Now that the Brexit process is officially underway and emotions have settled to some degree, it’s time we take stock of Canadians’ collective outrage over the Brexit vote.
Canadians all but unanimously framed Brexit as a moral failure on the part of the mostly rural, British working class, labelling ‘yes voters’ racist, bigoted and xenophobic. The editorials of Canada’s newspapers were rife with moralizing smugness. And embarrassingly, Canadians mostly got it wrong.
The rise of nationalist populism and the Brexit vote was not a moral failure of the British people, but rather a failure of the political, corporate, and media elite of Britain and Europe to make a credible case, or any case for that matter, for how neoliberal economics and globalization benefit the working and middle classes in the open border, open immigration era of the European Union. And it was also a failure of the elites to address citizens’ growing concerns over mass immigration, and issues of cultural and religious accommodation. The sanctimonious reactions of Canadians to Brexit revealed just how disconnected and isolated we are from the pressures European states and European citizens face in the age of open borders, the migrant crisis, and globalized neoliberal economics.
As lower and middle-class wages have stagnated and jobs have disappeared over recent decades, the British working class has watched as big banks and big corporations have thrived, even after the 2008 recession. They have waited for the promises of integrated markets to come true; instead, Britain has witnessed a 33% increase in wealthy households between 1980 and 2010, and a 60% increase in poor households in the same period. To the working class of Britain, the E.U. parliament in Brussels seems more like a Kabal of financial overlords serving the interests of big corporations and big banks rather than representative politicians fighting for the British people. In contrast, Canada has largely been insulated from the negative forces of globalized neoliberal economics, mostly because of its sound banking regulations, robust natural resource base and proximity to the U.S.
Canada’s Syrian refugee experience has also been vastly different than Europe’s. When Brexit hit, Canadians were blushing red with Trudeau liberalism after accepting 25,000 Syrian refugees over just a few months. As the U.K. and the U.S. tilted toward nationalist populism, Canadians were fanning the peacock feathers of their own tolerance and diversity. But Canada vetted every Syrian refugee, each selected from camps in Lebanon, Turkey and Jordan. We accepted mostly families and rejected young, single men. In contrast, Germany accepted over one million refugees (or economic migrants, as it appears most of them are) last year, the majority of whom were young men lacking documentation who traveled through other democratic countries before arriving at Germany’s doorstep.
Establishment politicians and establishment media repeatedly told their audiences that this was an act of collective altruism and a testament to Europe’s liberal values, but they stubbornly refused to address (and labeled those who asked questions, bigots) the challenges of assimilating millions of young men who come from theocratic cultures into European society overnight. Even the altruistic Dalai Lama cautioned against the pace and scope of the migrant flood. And if recent polls and surveys about Canadian attitudes toward immigration are any indication, Canadians largely share the same concerns as their British cousins.

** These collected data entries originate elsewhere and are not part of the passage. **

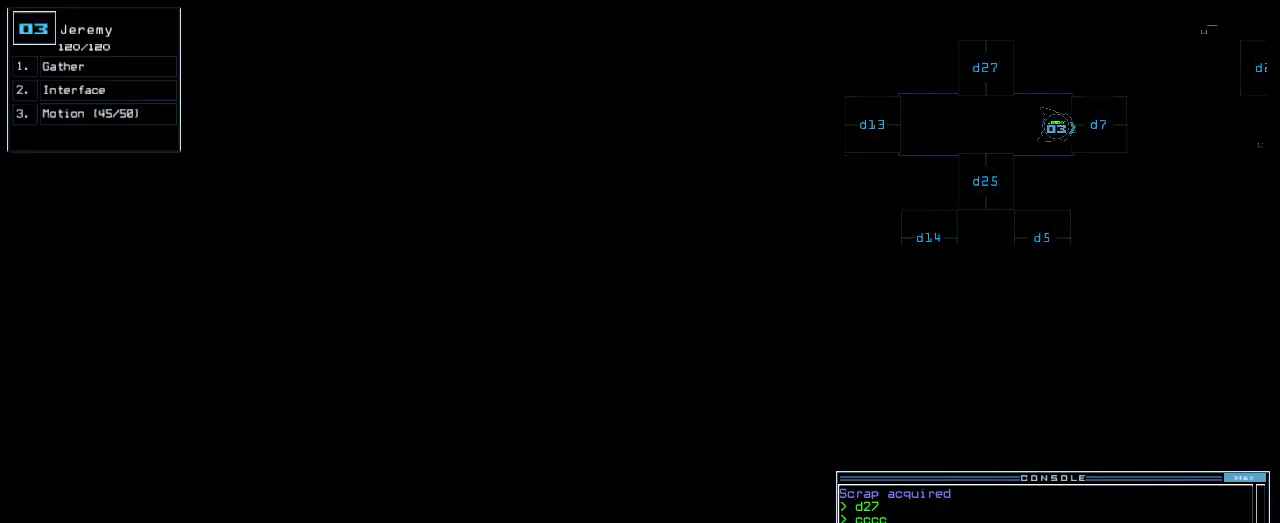
{"keys": [], "events": [[80, "7", "down"], [120, "d", "up"], [160, "7", "up"]]}
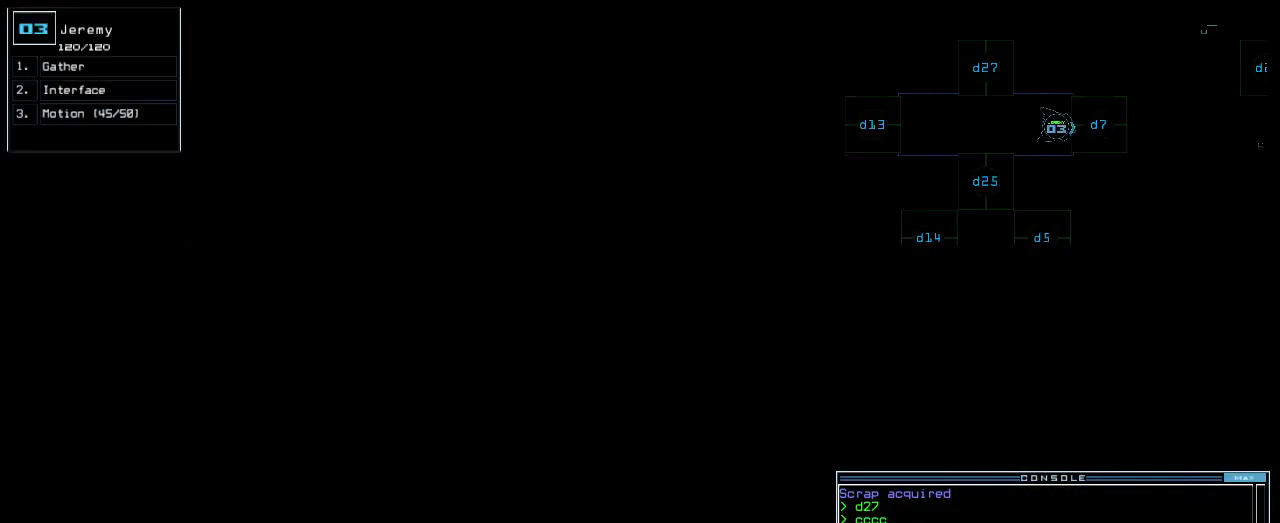
{"keys": ["return"], "events": [[500, "return", "down"]]}
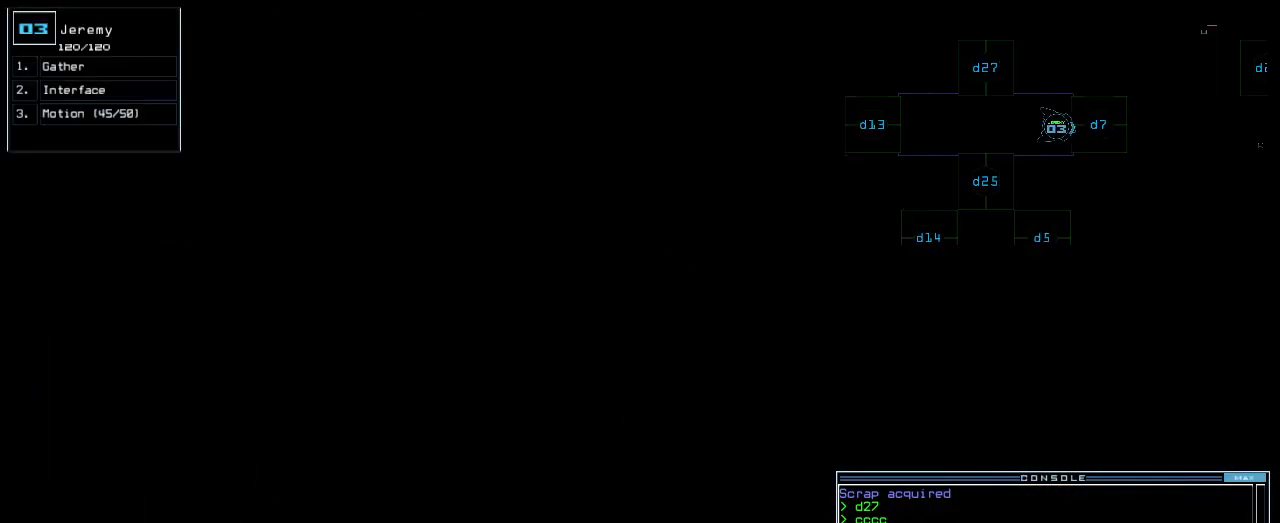
{"keys": ["up"], "events": [[60, "return", "up"], [200, "up", "down"]]}
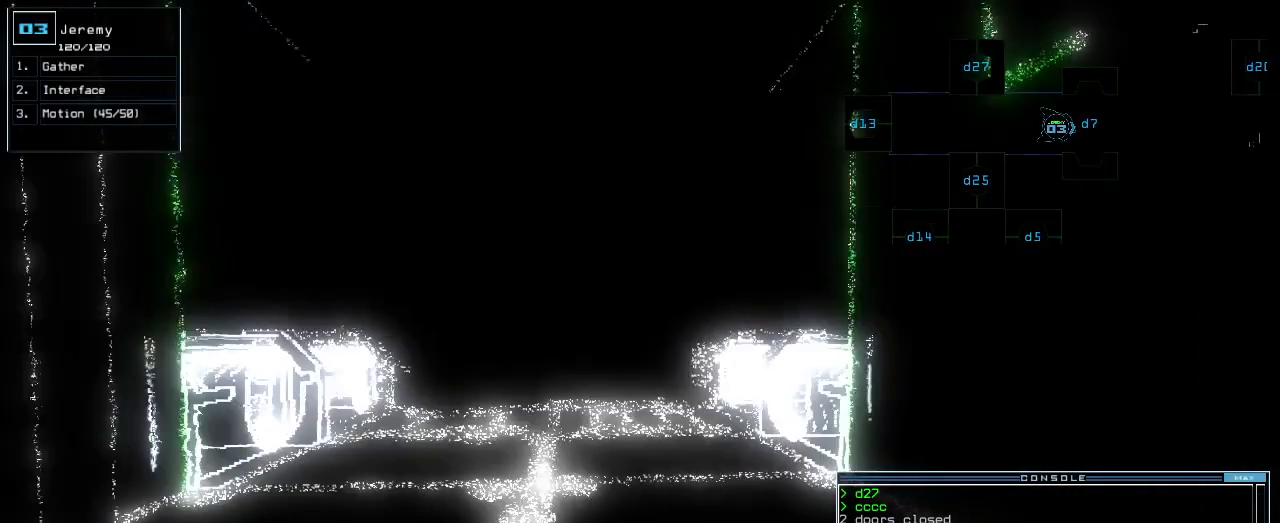
{"keys": ["up"], "events": [[80, "left", "down"], [120, "left", "up"], [240, "up", "up"], [500, "up", "down"]]}
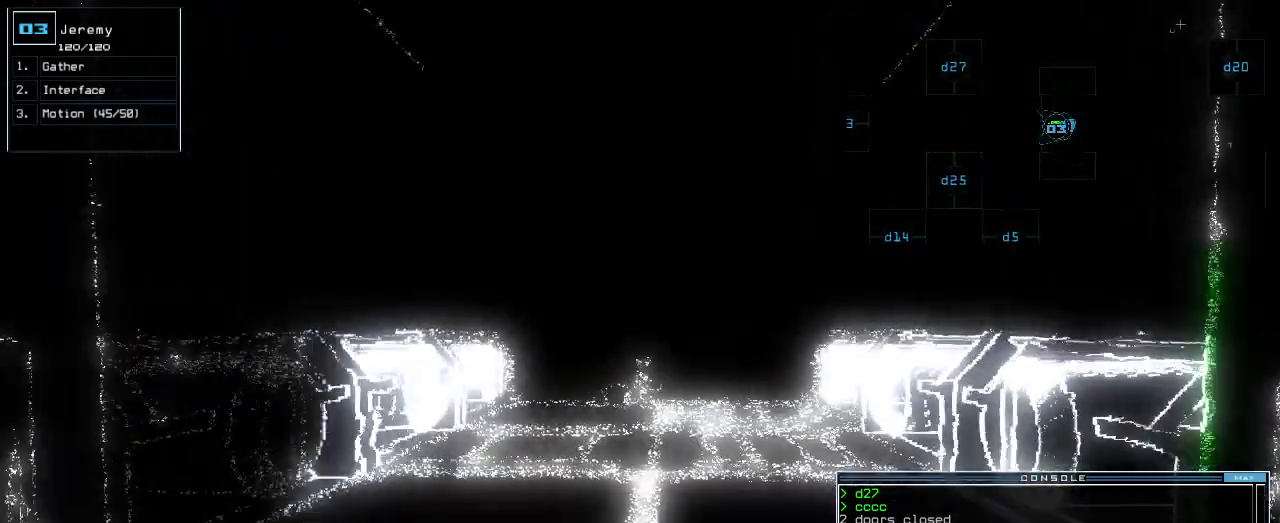
{"keys": [], "events": [[80, "up", "up"]]}
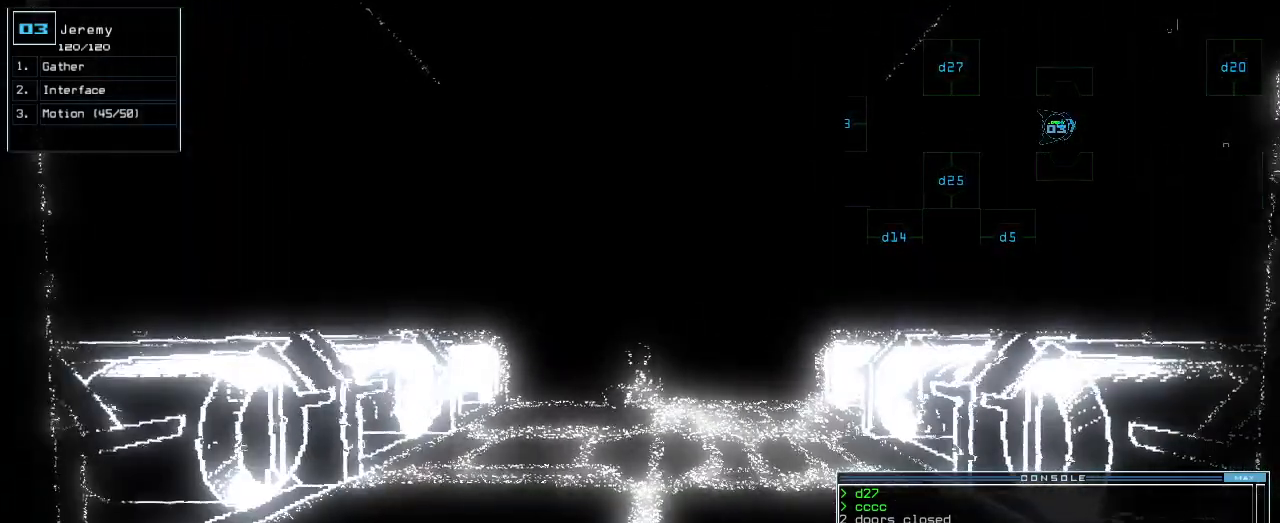
{"keys": [], "events": []}
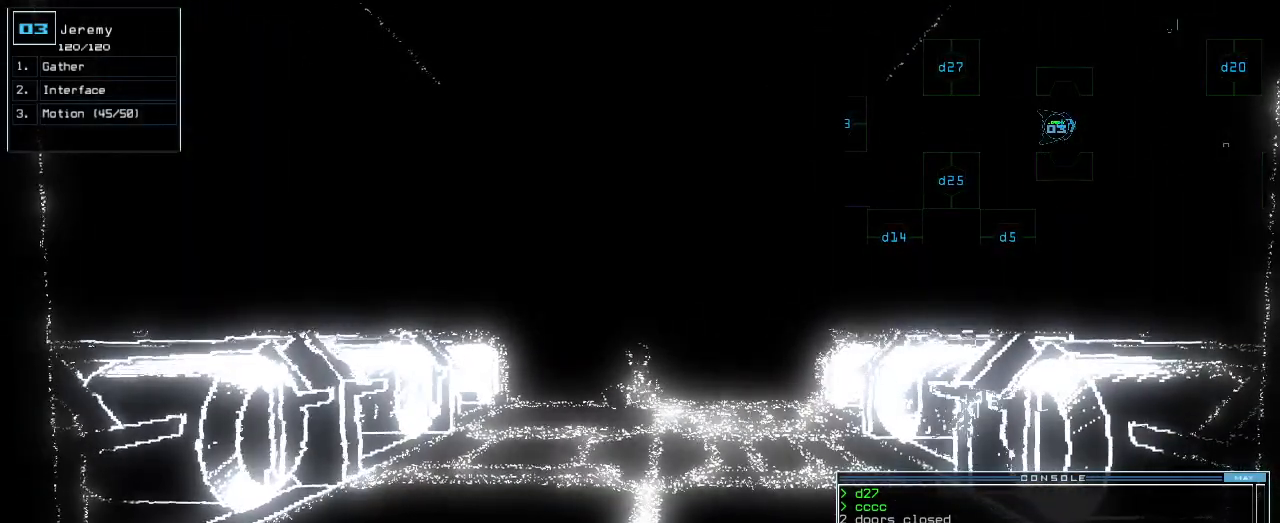
{"keys": [], "events": []}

The citizens of Britain have also watched as the media and political classes of Europe have dismissed their concerns over religious accommodation and the possible growth of a fifth column within British society. While Canadians are only now seeing relatively mild cultural tensions with its Muslim population over religious accommodation in schools, the U.K. has been dealing with rising cultural friction for well over a decade. Consider for example the numbers returned by a 2016 ICS Survey of British Muslims that reported such concerning figures as only 34% of British Muslims would contact authorities if they knew someone involved in the jihadist movement. Or consider the growing backlash against Sharia Councils in Britain, which have recently been shown to often violate the rights of women under British law when they deal with divorce and other family matters.
It wasn’t long before the migrant crisis that both Angela Merkel and David Cameron declared multiculturalism in Germany and Britain an utter failure. As the British political commentator Douglas Murray continues to ask: How are Britons and Europeans now supposed to accept that the fix for decades of failed multicultural policies in Europe is to accept masses of undocumented men before ever developing a sound integration policy?
And all of this is before we even acknowledge the intermittent terrorist attacks that have become a staple in western Europe over recent years, the likes of which Canadians have never experienced.
I make no claims that Brexiters were justified in all their concerns, nor that they will get what they want by leaving the E.U., only that the media and political classes brought this on themselves. What they should have seen from a mile away, they crashed right into. Brexit may or may not be an ill-fated move–time will tell. But the yes vote was not a moral failure of the British working class, but rather a failure of the political, cultural and economic elites of Britain to address the concerns of citizens.
Canadians, in my estimation, owe the British working-class an apology.